Saturday 27 May 2017

Gratitude 76

I don't write often about these things, but I want to report to you, my Gentle Reader, a mystical experience that I had today.  As you might discern from yesterday's post I have been under a bit of stress from the untimely ending of a friendship.  These things can play havoc on me at times, because, as another dear friend observed, I place a high value on friendship.  I would imagine that having no family, and sometimes being myself a rather challenging friend to have, can at times leave me feeling particularly anxious and needy, especially when someone has bailed on me.  Indeed, the unexpected email from my former friend left me feeling upset, angry, and anxious.  It also almost wrecked my sleep.  This morning I was still angry at this idiot.  I realize I am also angry with myself for allowing myself to be befriended by persons who clearly will not respect me.  I have a long history of this, likely stemming from my childhood experience of abuse and mistreatment by my peers, and only now do I seem to be making a bit of a change in this toxic dynamic.

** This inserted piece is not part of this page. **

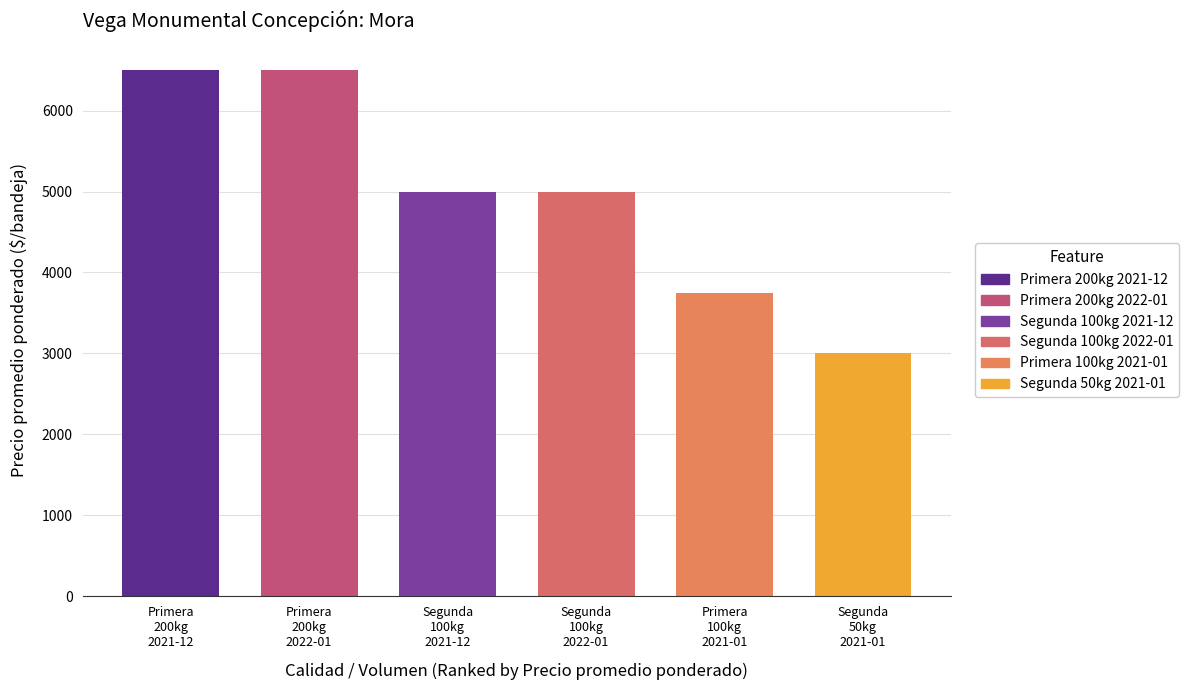

Does the chart contain stacked bars?

No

I was in my favourite forest this afternoon, following almost two hours of drawing while inside my favourite café.  I sat on my favourite bench, which commands a view of the forest.  There is something especially splendid about the way the afternoon sun shines through the trees, the boughs and foliage.  Yesterday, I was also privileged to be introduced to the gentleman who donated this bench to the forest.  We were seated on the same bench and had a very enjoyable conversation.  He is older, in his late sixties.

There was no one present while I sat there today, which is rather unusual, given how busy the park can get on a beautiful Saturday afternoon, and the place seemed unusually silent.  I was perseverating about yesterday's problem and things related to me and the church.  I found myself again ruminating and despairing over never being able to find a church home or church family where I would feel welcome, at home, and as a good fit.  Then, I noticed the light in the leaves and the surrounding trees become brighter, more luminous and the silence became profound and I knew suddenly that I was in the presence of the living God.  A deep hushed peace came over me.  And even now, here at home, watching the day come to an end, I am feeling better, less burdened and more confident about the future.

There are times when all it takes is a sense of the presence of God and suddenly everything is resolved and there is the confidence that "all shall be well, all shall be well, and all manner of things shall be well."